Près de 43 % des agriculteurs français gagnent moins que le SMIC, selon une étude publiée ce mardi 28 avril par l’ONG Max Havelaar, spécialisée dans le commerce équitable. Ce chiffre, qui met en lumière les difficultés économiques du secteur, soulève toutefois des questions sur sa pertinence réelle, tant les revenus des agriculteurs dépendent de facteurs spécifiques, souvent éloignés de ceux des salariés.
Ce qu'il faut retenir
- Une étude de Max Havelaar publiée le 28 avril 2026 révèle que 43 % des agriculteurs perçoivent moins que le SMIC.
- L’ONG souligne les fortes inégalités de revenus au sein du secteur agricole, mais met en garde contre une comparaison directe avec les salaires.
- Le revenu des agriculteurs est influencé par des variables structurelles, comme la taille des exploitations ou les subventions, difficiles à comparer à un salaire fixe.
Une étude qui révèle les disparités du secteur agricole
L’enquête menée par Max Havelaar dresse un tableau contrasté des revenus des agriculteurs en France. Si le chiffre de 43 % est souvent repris pour illustrer la précarité du métier, l’ONG insiste sur le fait qu’il ne reflète qu’une partie de la réalité. Les disparités entre les exploitations sont en effet considérables : certains agriculteurs, notamment dans les filières de grande culture ou d’élevage intensif, parviennent à dégager des revenus bien supérieurs à la moyenne nationale. À l’inverse, les petits exploitants, souvent en agriculture biologique ou en circuits courts, peinent à équilibrer leurs comptes, comme le rapporte Libération.

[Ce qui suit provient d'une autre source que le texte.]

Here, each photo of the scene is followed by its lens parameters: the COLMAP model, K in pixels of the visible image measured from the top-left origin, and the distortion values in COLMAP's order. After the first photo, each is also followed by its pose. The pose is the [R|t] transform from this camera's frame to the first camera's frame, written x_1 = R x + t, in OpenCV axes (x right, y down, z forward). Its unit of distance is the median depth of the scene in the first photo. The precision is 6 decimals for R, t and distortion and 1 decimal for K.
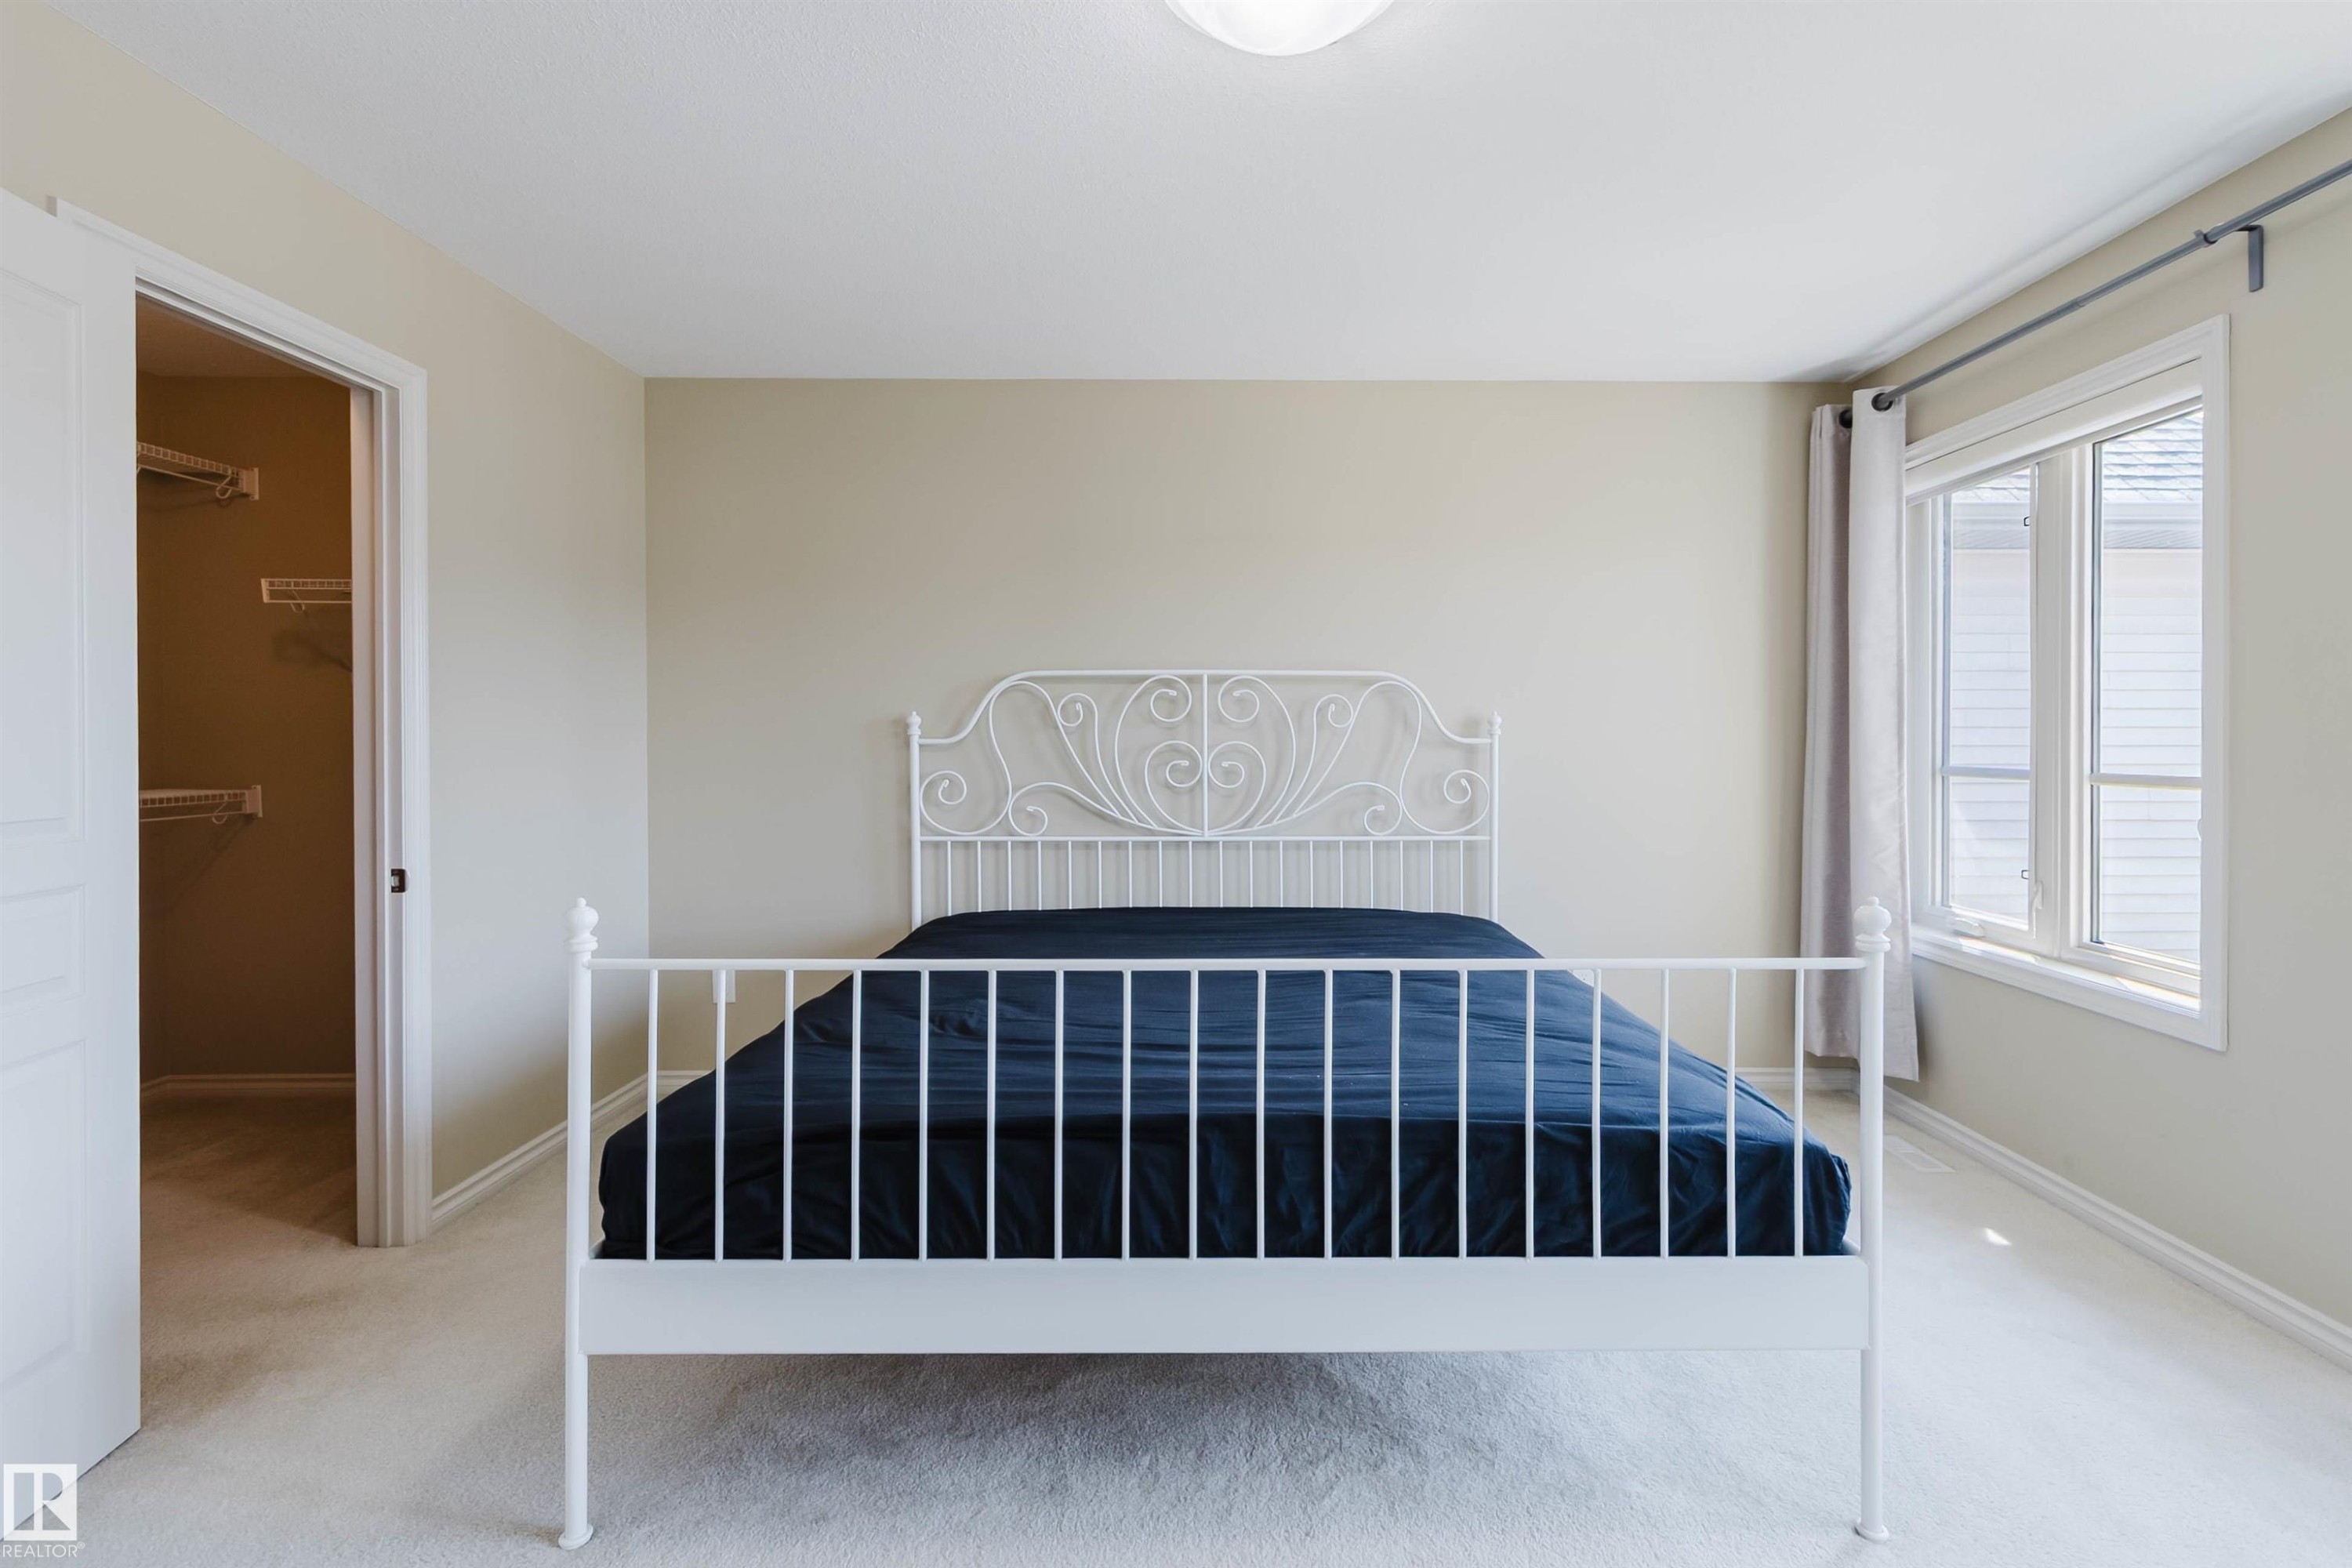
lens RADIAL K [[1112.9, 0, 1182.0], [0, 1112.9, 758.3], [0, 0, 1]] dist [-0.004491, 0.000369]
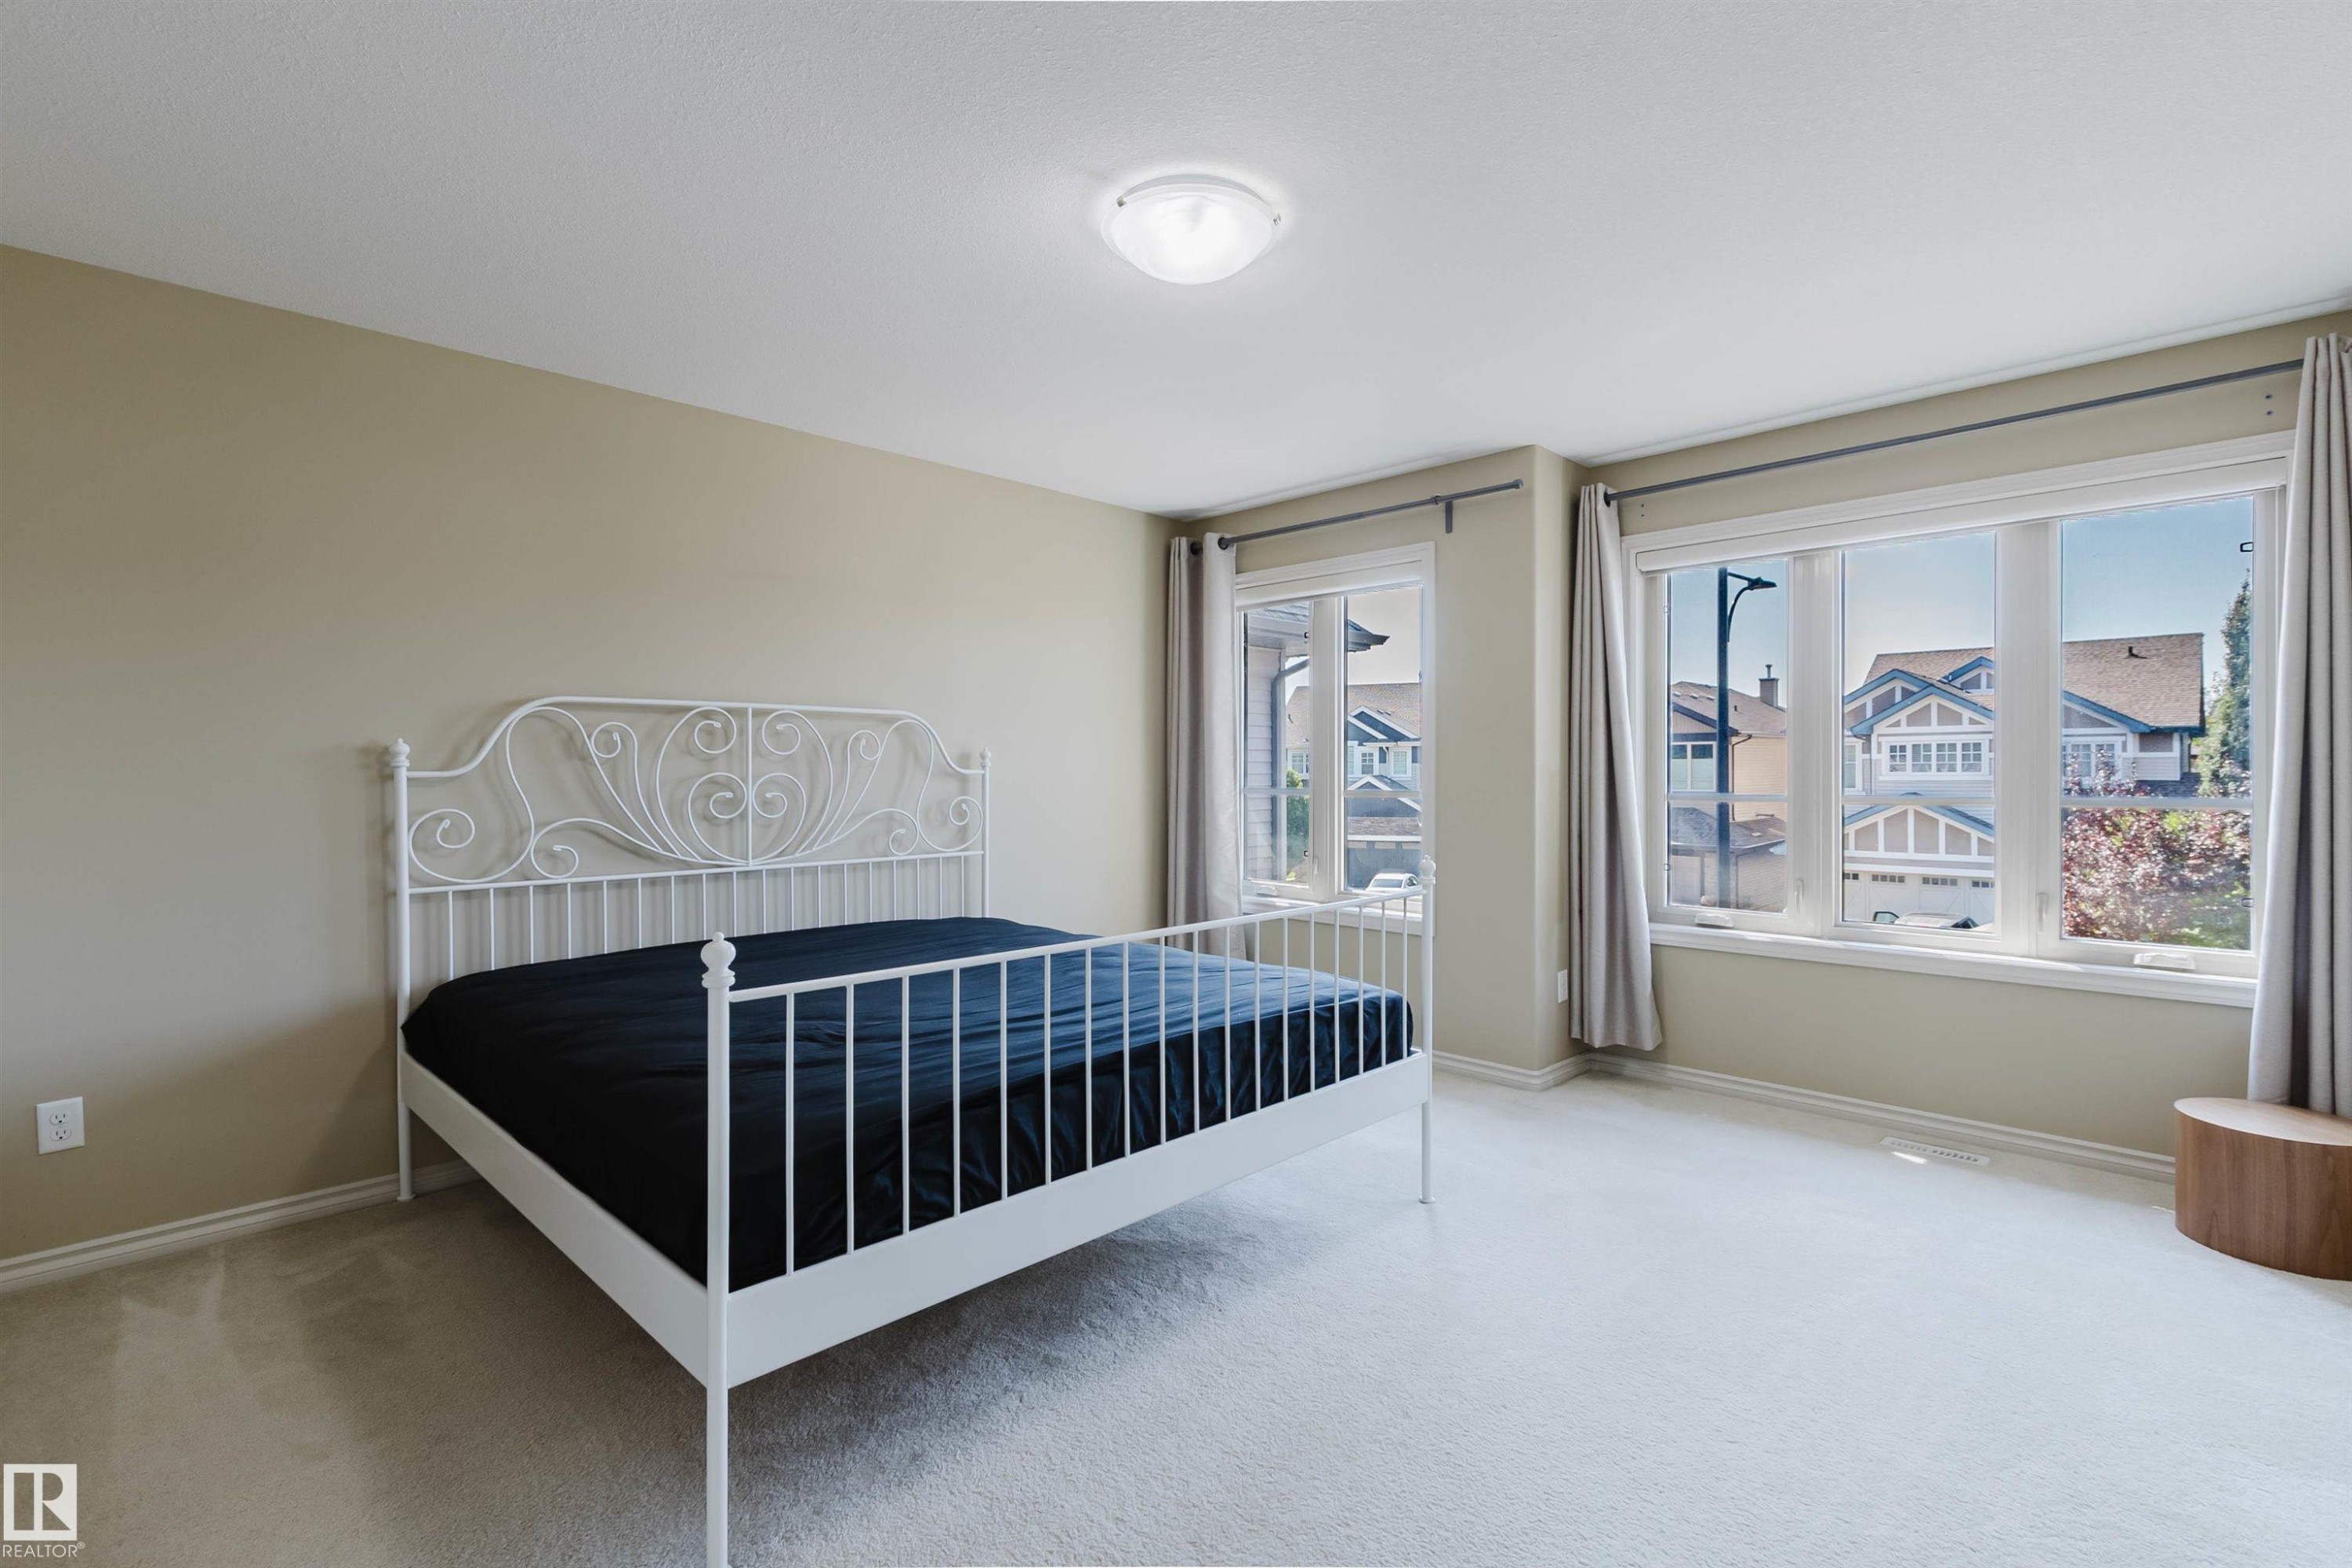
lens RADIAL K [[1106.6, 0, 1197.9], [0, 1106.6, 771.7], [0, 0, 1]] dist [0.004206, 0.000211]
pose [[0.695122, -0.003464, 0.718883, -0.425778], [0.013078, 0.999884, -0.007828, -0.003055], [-0.718773, 0.014843, 0.695087, -0.003239]]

Le SMIC, un étalon discutable pour mesurer la pauvreté
Le choix du SMIC comme référence pour évaluer le niveau de vie des agriculteurs est vivement critiqué par les spécialistes du secteur. « Comparer les revenus agricoles au SMIC revient à comparer des pommes et des oranges », a déclaré Jean Martin, économiste à l’Institut de l’élevage. En effet, le revenu d’un agriculteur intègre des éléments variables, tels que les subventions de la PAC (Politique agricole commune), les aléas climatiques ou encore la volatilité des prix des matières premières. Autant dire que le SMIC ne constitue pas un indicateur fiable pour mesurer la pauvreté en milieu agricole, côté experts.
Des solutions envisagées pour réduire les écarts
Face à ces constats, Max Havelaar plaide pour une réforme des mécanismes de soutien aux agriculteurs. L’ONG propose notamment de renforcer les aides directes aux petites exploitations et d’encourager les modèles agricoles plus résilients, comme l’agroécologie. « Il est urgent de repenser la répartition des subventions pour éviter que des milliers de familles ne basculent dans la précarité », a souligné Sophie Dubois, porte-parole de l’association. D’autres acteurs du secteur, comme la FNSEA (Fédération nationale des syndicats d’exploitants agricoles), appellent de leur côté à une meilleure valorisation des produits locaux et à une régulation accrue des marchés.
Pour clore ce dossier, il convient de rappeler que les chiffres de Max Havelaar ne doivent pas être interprétés de manière univoque. Ils invitent en revanche à une réflexion plus large sur les modèles économiques du secteur agricole et sur les moyens de concilier performance économique et équité sociale.
Le SMIC, salaire minimum perçu par les salariés, ne reflète pas les spécificités du revenu agricole, lequel dépend de facteurs variables comme les subventions, les aléas climatiques ou la volatilité des prix. Les économistes estiment donc que cette comparaison est biaisée et ne permet pas d’évaluer correctement la pauvreté en milieu rural.